Naturally, postmodern readings of social practices were largely characterized by a critical tone. The concepts of digital cyberlibertarianism, cyborgization, post- and transhumanism, and technoethics in the vein of Roy Escott helped propel social techno-optimism into the mainstream in the 1990s, though it did not emerge in isolation from these movements. Against all of these notions, philosopher Peter Ludlow’s renowned 1999 compilation “Cryptoanarchy, Cyberstates and Pirate Utopias” will be published.

The aforementioned tendencies in Western European cultural tradition from the 1980s to the 2000s contributed to the formation of a somewhat ambivalent attitude towards the concept of ​​combining the digital and physical realms. This is evident in the works of literature, films, and other forms of popular media from that era. But a new cultural logic starts to form in the 2010s, and it’s within this framework that a different way of thinking about complete digitalization emerges.

Virtualization debunked and the post-digital era upon us

We are currently in the digital era, but much like air and water, digitalization will be invisible in the future unless it is completely absent. “The digital turn has come to an end,” writing media futurist and theorist Nicholas Negroponte in 1998.

These predictions came true in many respects: the information and computing layer now encircles our whole lives, and digitization is really pervasive. But those outlandish forecasts that were popular in the late 20th century have not materialized: just as people do not drive their cars through cities, neither do we inhabit virtual simulations. Most importantly, the opposition “real-virtual” is being supplanted by the combination “physical-virtual” in contemporary thought. This is because, as the number of users actively participating in the development processes of online services and social platforms (e.g., blogs, wiki projects, and social networks) increased from the 2000s to the 2010s, the information layer started to gain real value and meaning, according to Tim O’Reilly, creator and popularizer of the Web 2.0 concept.

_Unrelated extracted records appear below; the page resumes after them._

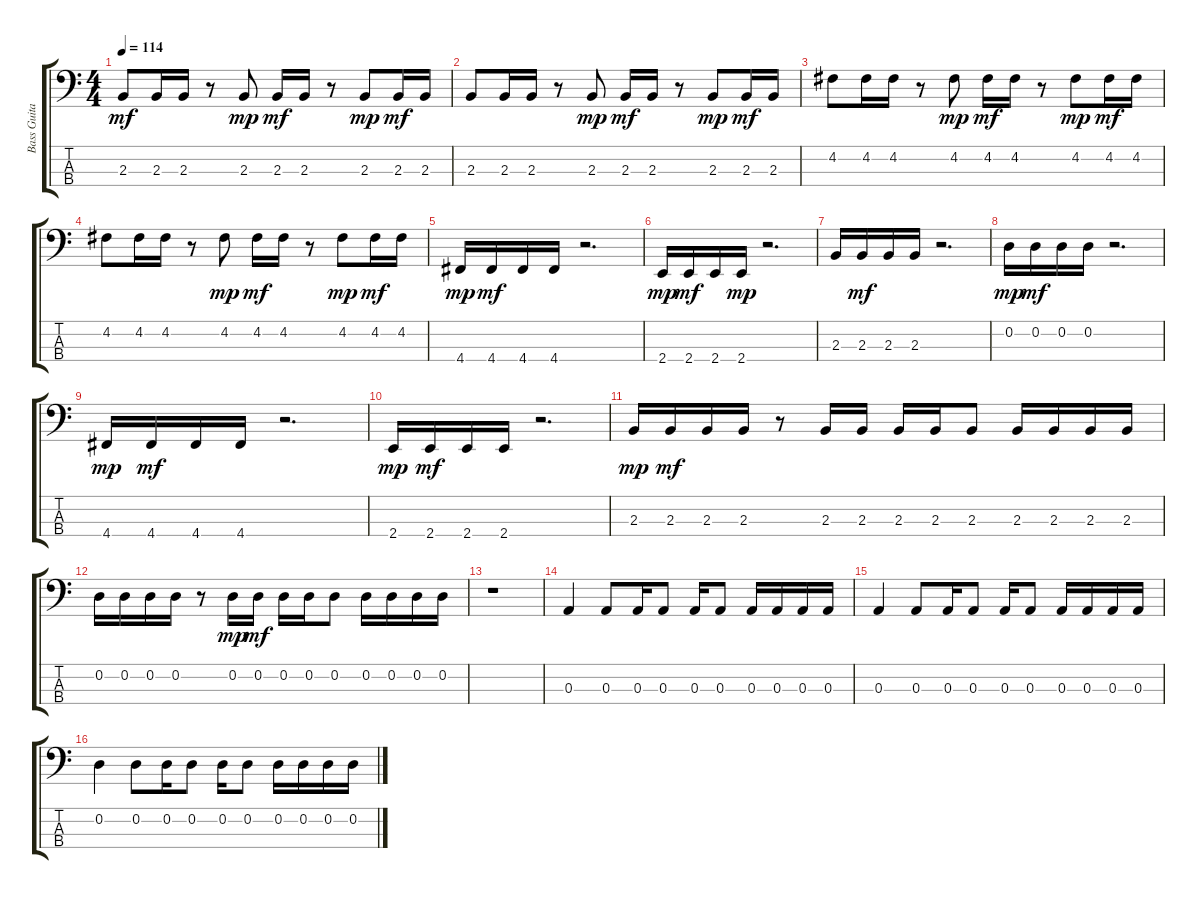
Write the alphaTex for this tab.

\track ("Bass Guitar" "Bass Guita") {instrument electricbassfinger}
\staff {score tabs}
\tuning (G2 D2 A1 D1) {hide}
\ts (4 4)
\tempo 114
\clef f4
\ks c
2.3.8{dy mf} 2.3.16 2.3.16 r.8 2.3.8{dy mp} 2.3.16{dy mf} 2.3.16 r.8 2.3.8{dy mp} 2.3.16{dy mf} 2.3.16 |
2.3.8 2.3.16 2.3.16 r.8 2.3.8{dy mp} 2.3.16{dy mf} 2.3.16 r.8 2.3.8{dy mp} 2.3.16{dy mf} 2.3.16 |
4.2.8 4.2.16 4.2.16 r.8 4.2.8{dy mp} 4.2.16{dy mf} 4.2.16 r.8 4.2.8{dy mp} 4.2.16{dy mf} 4.2.16 |
4.2.8 4.2.16 4.2.16 r.8 4.2.8{dy mp} 4.2.16{dy mf} 4.2.16 r.8 4.2.8{dy mp} 4.2.16{dy mf} 4.2.16 |
4.4.16{dy mp} 4.4.16{dy mf} 4.4.16 4.4.16 r.2{d} |
2.4.16{dy mp} 2.4.16{dy mf} 2.4.16 2.4.16{dy mp} r.2{d} |
2.3.16 2.3.16{dy mf} 2.3.16 2.3.16 r.2{d} |
0.2.16{dy mp} 0.2.16{dy mf} 0.2.16 0.2.16 r.2{d} |
4.4.16{dy mp} 4.4.16{dy mf} 4.4.16 4.4.16 r.2{d} |
2.4.16{dy mp} 2.4.16{dy mf} 2.4.16 2.4.16 r.2{d} |
2.3.16{dy mp} 2.3.16{dy mf} 2.3.16 2.3.16 r.8 2.3.16 2.3.16 2.3.16 2.3.16 2.3.8 2.3.16 2.3.16 2.3.16 2.3.16 |
0.2.16 0.2.16 0.2.16 0.2.16 r.8 0.2.16{dy mp} 0.2.16{dy mf} 0.2.16 0.2.16 0.2.8 0.2.16 0.2.16 0.2.16 0.2.16 |
r.1 |
0.3.4 0.3.8 0.3.16 0.3.8 0.3.16 0.3.8 0.3.16 0.3.16 0.3.16 0.3.16 |
0.3.4 0.3.8 0.3.16 0.3.8 0.3.16 0.3.8 0.3.16 0.3.16 0.3.16 0.3.16 |
0.2.4 0.2.8 0.2.16 0.2.8 0.2.16 0.2.8 0.2.16 0.2.16 0.2.16 0.2.16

A new Internet culture was born at the same time as many different ideas came together to form what is now known as “post-postmodernism.” Their combined goal is to offer an alternative to postmodern theory by describing modernity’s cultural logic in a way that is both thorough and consistent. Mass culture mirrored the ideas of “new sincerity” and “new aesthetics” and their rapid spread, even though most of these concepts fail to withstand criticism.

Responding to postmodernism’s ironic skepticism and ambiguous outlook on the future, the modern generation has formed the “new sincerity” movement. Over time, it came to be associated with any kind of sensuality, seriousness, or value-oriented worldview in popular culture, and it found its way into popular online media, literature, film, and music.

In digital art, similar patterns have been noticed. Digital art practices, which have been grounded in the principles of dematerialization, virtualization, and telepresence since the inception of computer art, are reimagined within the “New Aesthetics” (a phrase first used by artist James Bridle in 2011).